In a second part of his discussion at the 6th World Congress of Cutaneous Lymphoma (WCCL), Nicolay turned from how resistance arises to what biological readout could actually guide mogamulizumab use.

Nicolay’s group is just finishing its single-cell sequencing studies. The early signal, however, points in a specific direction: anti-apoptotic proteins appear to be upregulated as resistance to mogamulizumab develops. If that holds, the priority becomes overcoming this acquired resistance to cell death, since a tumor cell better able to evade apoptosis is also less sensitive to the antibody-dependent cellular cytotoxicity through which mogamulizumab kills.
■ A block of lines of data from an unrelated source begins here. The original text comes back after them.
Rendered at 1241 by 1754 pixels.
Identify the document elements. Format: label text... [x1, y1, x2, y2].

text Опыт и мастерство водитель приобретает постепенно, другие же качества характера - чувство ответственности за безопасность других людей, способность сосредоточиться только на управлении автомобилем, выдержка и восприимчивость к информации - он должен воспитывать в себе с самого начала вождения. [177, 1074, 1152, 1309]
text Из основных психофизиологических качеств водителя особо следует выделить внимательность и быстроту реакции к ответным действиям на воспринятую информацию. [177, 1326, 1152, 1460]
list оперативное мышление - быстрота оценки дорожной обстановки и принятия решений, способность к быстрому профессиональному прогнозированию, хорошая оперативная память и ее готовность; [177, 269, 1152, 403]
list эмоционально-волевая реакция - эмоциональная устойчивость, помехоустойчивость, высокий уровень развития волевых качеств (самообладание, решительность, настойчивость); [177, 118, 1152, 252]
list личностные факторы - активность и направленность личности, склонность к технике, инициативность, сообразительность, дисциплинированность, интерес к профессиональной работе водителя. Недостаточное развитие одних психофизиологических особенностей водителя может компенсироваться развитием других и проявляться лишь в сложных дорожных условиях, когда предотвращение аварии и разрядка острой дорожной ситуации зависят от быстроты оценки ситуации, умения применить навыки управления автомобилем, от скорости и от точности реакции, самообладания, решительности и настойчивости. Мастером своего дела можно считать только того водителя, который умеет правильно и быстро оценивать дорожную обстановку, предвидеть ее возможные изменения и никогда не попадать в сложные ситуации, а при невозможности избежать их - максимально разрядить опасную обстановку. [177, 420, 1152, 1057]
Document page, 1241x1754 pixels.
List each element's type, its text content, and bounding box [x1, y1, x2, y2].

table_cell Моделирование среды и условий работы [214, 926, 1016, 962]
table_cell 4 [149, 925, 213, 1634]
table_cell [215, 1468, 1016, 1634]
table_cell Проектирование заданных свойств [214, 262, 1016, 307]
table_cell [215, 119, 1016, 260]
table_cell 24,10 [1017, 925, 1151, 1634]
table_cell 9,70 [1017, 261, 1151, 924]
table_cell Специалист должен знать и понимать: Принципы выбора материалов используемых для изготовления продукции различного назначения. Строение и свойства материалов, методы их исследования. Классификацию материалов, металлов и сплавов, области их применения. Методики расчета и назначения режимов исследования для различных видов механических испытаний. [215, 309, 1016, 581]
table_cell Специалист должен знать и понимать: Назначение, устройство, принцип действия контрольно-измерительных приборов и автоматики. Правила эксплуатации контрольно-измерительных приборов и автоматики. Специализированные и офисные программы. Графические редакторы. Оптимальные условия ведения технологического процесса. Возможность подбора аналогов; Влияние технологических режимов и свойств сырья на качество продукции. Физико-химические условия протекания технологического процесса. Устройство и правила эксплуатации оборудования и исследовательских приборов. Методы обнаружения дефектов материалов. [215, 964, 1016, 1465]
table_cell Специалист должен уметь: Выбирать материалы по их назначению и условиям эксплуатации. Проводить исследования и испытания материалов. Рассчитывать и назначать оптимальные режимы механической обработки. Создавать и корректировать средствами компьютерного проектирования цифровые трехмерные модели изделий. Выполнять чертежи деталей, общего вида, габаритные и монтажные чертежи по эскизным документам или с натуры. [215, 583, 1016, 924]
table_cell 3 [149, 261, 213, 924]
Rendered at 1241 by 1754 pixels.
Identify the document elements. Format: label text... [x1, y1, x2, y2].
He drew a deliberate distinction about what kind of marker he is chasing. Rather than searching for cell-intrinsic, pre-existing biomarkers present before therapy, his group is focused on the dynamic changes that unfold during treatment — developments caused by, or at least related to, mogamulizumab itself. It is a shift in emphasis from the static, preformed cell to the moving process of resistance.

Nicolay acknowledged limitation of current data. Many factors influence a cell’s death behavior and its sensitivity to antibody-dependent killing, and he is convinced they all contribute. Which one is the causal driver remains unresolved. That distinction, between the process that drives resistance and the noise that accompanies it, is the question his sequencing work is built to answer.